Your goal: Having read the listing below, repeat it exactly.

Data extract:
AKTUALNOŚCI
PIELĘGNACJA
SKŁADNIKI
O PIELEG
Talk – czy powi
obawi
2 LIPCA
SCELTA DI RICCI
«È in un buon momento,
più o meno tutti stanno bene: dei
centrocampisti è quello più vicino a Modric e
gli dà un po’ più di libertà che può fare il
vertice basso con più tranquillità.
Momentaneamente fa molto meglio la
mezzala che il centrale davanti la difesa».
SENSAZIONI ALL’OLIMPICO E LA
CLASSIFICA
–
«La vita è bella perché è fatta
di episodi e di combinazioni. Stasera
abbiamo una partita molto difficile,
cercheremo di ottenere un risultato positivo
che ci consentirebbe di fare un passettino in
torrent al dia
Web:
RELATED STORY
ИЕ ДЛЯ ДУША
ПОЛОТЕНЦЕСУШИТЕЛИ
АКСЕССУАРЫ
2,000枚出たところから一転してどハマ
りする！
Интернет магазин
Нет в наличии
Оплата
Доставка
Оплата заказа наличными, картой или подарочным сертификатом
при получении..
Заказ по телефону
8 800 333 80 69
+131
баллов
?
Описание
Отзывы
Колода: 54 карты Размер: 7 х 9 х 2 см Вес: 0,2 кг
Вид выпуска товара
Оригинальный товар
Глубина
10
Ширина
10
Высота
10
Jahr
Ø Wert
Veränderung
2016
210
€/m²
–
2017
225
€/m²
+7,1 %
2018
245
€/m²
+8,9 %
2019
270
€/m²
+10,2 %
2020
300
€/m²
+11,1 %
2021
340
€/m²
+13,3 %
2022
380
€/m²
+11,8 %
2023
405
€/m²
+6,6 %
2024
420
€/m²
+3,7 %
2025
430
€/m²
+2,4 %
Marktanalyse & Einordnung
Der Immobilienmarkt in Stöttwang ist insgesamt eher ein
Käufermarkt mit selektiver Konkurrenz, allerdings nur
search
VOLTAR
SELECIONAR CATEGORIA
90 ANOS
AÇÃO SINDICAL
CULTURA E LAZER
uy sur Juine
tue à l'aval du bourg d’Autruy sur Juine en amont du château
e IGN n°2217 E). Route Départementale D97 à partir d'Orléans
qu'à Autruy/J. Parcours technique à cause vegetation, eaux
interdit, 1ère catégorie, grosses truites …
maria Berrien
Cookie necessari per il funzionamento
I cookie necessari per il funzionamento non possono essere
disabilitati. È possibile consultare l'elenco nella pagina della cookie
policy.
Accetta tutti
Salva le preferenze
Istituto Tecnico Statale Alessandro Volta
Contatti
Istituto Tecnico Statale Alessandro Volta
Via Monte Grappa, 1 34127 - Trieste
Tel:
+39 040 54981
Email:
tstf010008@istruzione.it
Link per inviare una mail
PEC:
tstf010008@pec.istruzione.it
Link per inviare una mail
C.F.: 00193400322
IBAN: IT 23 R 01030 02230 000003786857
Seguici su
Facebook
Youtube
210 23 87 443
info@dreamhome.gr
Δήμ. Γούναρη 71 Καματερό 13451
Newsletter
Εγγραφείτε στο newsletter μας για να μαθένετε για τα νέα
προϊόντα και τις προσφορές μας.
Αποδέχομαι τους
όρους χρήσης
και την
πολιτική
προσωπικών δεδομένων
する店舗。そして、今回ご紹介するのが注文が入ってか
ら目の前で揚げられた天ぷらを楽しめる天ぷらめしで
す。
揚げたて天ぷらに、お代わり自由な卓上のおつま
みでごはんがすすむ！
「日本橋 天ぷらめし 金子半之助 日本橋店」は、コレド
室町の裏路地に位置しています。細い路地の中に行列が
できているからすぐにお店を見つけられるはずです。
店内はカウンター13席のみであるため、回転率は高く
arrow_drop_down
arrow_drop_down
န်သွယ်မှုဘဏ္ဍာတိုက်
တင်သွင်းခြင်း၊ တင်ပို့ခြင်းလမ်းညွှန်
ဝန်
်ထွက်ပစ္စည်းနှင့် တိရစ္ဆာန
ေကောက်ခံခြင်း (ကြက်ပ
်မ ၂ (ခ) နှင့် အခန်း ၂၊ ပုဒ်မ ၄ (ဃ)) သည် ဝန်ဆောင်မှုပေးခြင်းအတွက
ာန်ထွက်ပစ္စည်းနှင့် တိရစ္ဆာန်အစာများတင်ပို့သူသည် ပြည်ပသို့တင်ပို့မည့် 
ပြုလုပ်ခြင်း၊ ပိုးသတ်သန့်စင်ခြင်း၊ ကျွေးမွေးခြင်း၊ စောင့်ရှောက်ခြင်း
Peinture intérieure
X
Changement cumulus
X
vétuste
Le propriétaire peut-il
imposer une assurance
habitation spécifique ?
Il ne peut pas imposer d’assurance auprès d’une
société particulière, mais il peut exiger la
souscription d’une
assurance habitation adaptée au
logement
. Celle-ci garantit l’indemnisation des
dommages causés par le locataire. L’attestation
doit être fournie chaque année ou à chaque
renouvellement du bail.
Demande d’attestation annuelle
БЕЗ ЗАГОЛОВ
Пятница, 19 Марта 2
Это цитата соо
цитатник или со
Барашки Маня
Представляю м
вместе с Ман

Task output:
AKTUALNOŚCI
PIELĘGNACJA
SKŁADNIKI
O PIELEG
Talk – czy powi
obawi
2 LIPCA
SCELTA DI RICCI
«È in un buon momento,
più o meno tutti stanno bene: dei
centrocampisti è quello più vicino a Modric e
gli dà un po’ più di libertà che può fare il
vertice basso con più tranquillità.
Momentaneamente fa molto meglio la
mezzala che il centrale davanti la difesa».
SENSAZIONI ALL’OLIMPICO E LA
CLASSIFICA
–
«La vita è bella perché è fatta
di episodi e di combinazioni. Stasera
abbiamo una partita molto difficile,
cercheremo di ottenere un risultato positivo
che ci consentirebbe di fare un passettino in
torrent al dia
Web:
RELATED STORY
ИЕ ДЛЯ ДУША
ПОЛОТЕНЦЕСУШИТЕЛИ
АКСЕССУАРЫ
2,000枚出たところから一転してどハマ
りする！
Интернет магазин
Нет в наличии
Оплата
Доставка
Оплата заказа наличными, картой или подарочным сертификатом
при получении..
Заказ по телефону
8 800 333 80 69
+131
баллов
?
Описание
Отзывы
Колода: 54 карты Размер: 7 х 9 х 2 см Вес: 0,2 кг
Вид выпуска товара
Оригинальный товар
Глубина
10
Ширина
10
Высота
10
Jahr
Ø Wert
Veränderung
2016
210
€/m²
–
2017
225
€/m²
+7,1 %
2018
245
€/m²
+8,9 %
2019
270
€/m²
+10,2 %
2020
300
€/m²
+11,1 %
2021
340
€/m²
+13,3 %
2022
380
€/m²
+11,8 %
2023
405
€/m²
+6,6 %
2024
420
€/m²
+3,7 %
2025
430
€/m²
+2,4 %
Marktanalyse & Einordnung
Der Immobilienmarkt in Stöttwang ist insgesamt eher ein
Käufermarkt mit selektiver Konkurrenz, allerdings nur
search
VOLTAR
SELECIONAR CATEGORIA
90 ANOS
AÇÃO SINDICAL
CULTURA E LAZER
uy sur Juine
tue à l'aval du bourg d’Autruy sur Juine en amont du château
e IGN n°2217 E). Route Départementale D97 à partir d'Orléans
qu'à Autruy/J. Parcours technique à cause vegetation, eaux
interdit, 1ère catégorie, grosses truites …
maria Berrien
Cookie necessari per il funzionamento
I cookie necessari per il funzionamento non possono essere
disabilitati. È possibile consultare l'elenco nella pagina della cookie
policy.
Accetta tutti
Salva le preferenze
Istituto Tecnico Statale Alessandro Volta
Contatti
Istituto Tecnico Statale Alessandro Volta
Via Monte Grappa, 1 34127 - Trieste
Tel:
+39 040 54981
Email:
tstf010008@istruzione.it
Link per inviare una mail
PEC:
tstf010008@pec.istruzione.it
Link per inviare una mail
C.F.: 00193400322
IBAN: IT 23 R 01030 02230 000003786857
Seguici su
Facebook
Youtube
210 23 87 443
info@dreamhome.gr
Δήμ. Γούναρη 71 Καματερό 13451
Newsletter
Εγγραφείτε στο newsletter μας για να μαθένετε για τα νέα
προϊόντα και τις προσφορές μας.
Αποδέχομαι τους
όρους χρήσης
και την
πολιτική
προσωπικών δεδομένων
する店舗。そして、今回ご紹介するのが注文が入ってか
ら目の前で揚げられた天ぷらを楽しめる天ぷらめしで
す。
揚げたて天ぷらに、お代わり自由な卓上のおつま
みでごはんがすすむ！
「日本橋 天ぷらめし 金子半之助 日本橋店」は、コレド
室町の裏路地に位置しています。細い路地の中に行列が
できているからすぐにお店を見つけられるはずです。
店内はカウンター13席のみであるため、回転率は高く
arrow_drop_down
arrow_drop_down
န်သွယ်မှုဘဏ္ဍာတိုက်
တင်သွင်းခြင်း၊ တင်ပို့ခြင်းလမ်းညွှန်
ဝန်
်ထွက်ပစ္စည်းနှင့် တိရစ္ဆာန
ေကောက်ခံခြင်း (ကြက်ပ
်မ ၂ (ခ) နှင့် အခန်း ၂၊ ပုဒ်မ ၄ (ဃ)) သည် ဝန်ဆောင်မှုပေးခြင်းအတွက
ာန်ထွက်ပစ္စည်းနှင့် တိရစ္ဆာန်အစာများတင်ပို့သူသည် ပြည်ပသို့တင်ပို့မည့် 
ပြုလုပ်ခြင်း၊ ပိုးသတ်သန့်စင်ခြင်း၊ ကျွေးမွေးခြင်း၊ စောင့်ရှောက်ခြင်း
Peinture intérieure
X
Changement cumulus
X
vétuste
Le propriétaire peut-il
imposer une assurance
habitation spécifique ?
Il ne peut pas imposer d’assurance auprès d’une
société particulière, mais il peut exiger la
souscription d’une
assurance habitation adaptée au
logement
. Celle-ci garantit l’indemnisation des
dommages causés par le locataire. L’attestation
doit être fournie chaque année ou à chaque
renouvellement du bail.
Demande d’attestation annuelle
БЕЗ ЗАГОЛОВ
Пятница, 19 Марта 2
Это цитата соо
цитатник или со
Барашки Маня
Представляю м
вместе с Ман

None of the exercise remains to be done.